- **Task objective**
The reply must contain exactly the lines below from the one with "hienosti kirjoitettu yllätyskäänteiden" down to the one with "En ciudades como Nueva York, San Francisco", both included, and nothing more; please omit the pictures.

[Saved data entries]

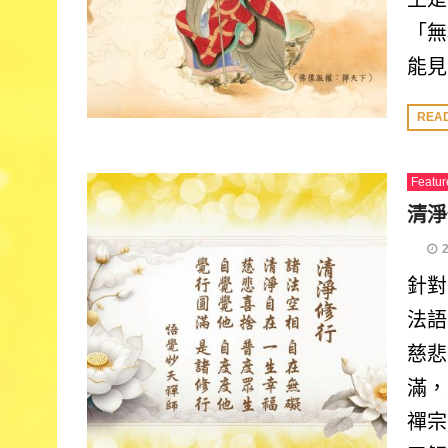
「無
能見
REA
Featur
清淨
針對
法語
慈悲
滿，
禪宗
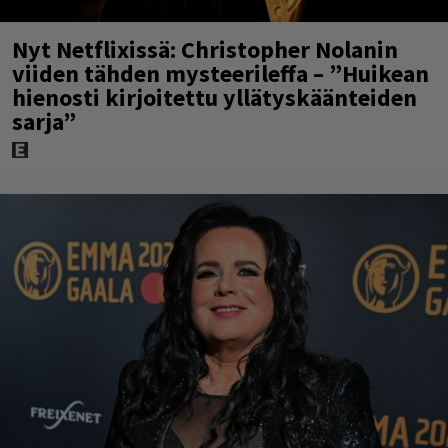
Nyt Netflixissä: Christopher Nolanin
viiden tähden mysteerileffa – ”Huikean
hienosti kirjoitettu yllätyskäänteiden
sarja”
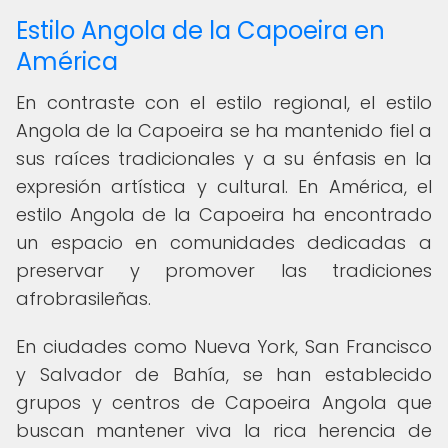
Estilo Angola de la Capoeira en
América
En contraste con el estilo regional, el estilo
Angola de la Capoeira se ha mantenido fiel a
sus raíces tradicionales y a su énfasis en la
expresión artística y cultural. En América, el
estilo Angola de la Capoeira ha encontrado
un espacio en comunidades dedicadas a
preservar y promover las tradiciones
afrobrasileñas.
En ciudades como Nueva York, San Francisco
y Salvador de Bahía, se han establecido
grupos y centros de Capoeira Angola que
buscan mantener viva la rica herencia de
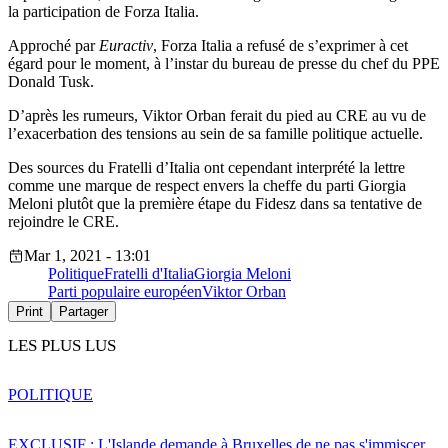
la participation de Forza Italia.
Approché par
Euractiv
, Forza Italia a refusé de s’exprimer à cet
égard pour le moment, à l’instar du bureau de presse du chef du PPE
Donald Tusk.
D’après les rumeurs, Viktor Orban ferait du pied au CRE au vu de
l’exacerbation des tensions au sein de sa famille politique actuelle.
Des sources du Fratelli d’Italia ont cependant interprété la lettre
comme une marque de respect envers la cheffe du parti Giorgia
Meloni plutôt que la première étape du Fidesz dans sa tentative de
rejoindre le CRE.
Mar 1, 2021 - 13:01
Politique
Fratelli d'Italia
Giorgia Meloni
Parti populaire européen
Viktor Orban
Print
Partager
LES PLUS LUS
POLITIQUE
EXCLUSIF : L'Islande demande à Bruxelles de ne pas s'immiscer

- **Task answer**
hienosti kirjoitettu yllätyskäänteiden
sarja”
Estilo Angola de la Capoeira en
América
En contraste con el estilo regional, el estilo
Angola de la Capoeira se ha mantenido fiel a
sus raíces tradicionales y a su énfasis en la
expresión artística y cultural. En América, el
estilo Angola de la Capoeira ha encontrado
un espacio en comunidades dedicadas a
preservar y promover las tradiciones
afrobrasileñas.
En ciudades como Nueva York, San Francisco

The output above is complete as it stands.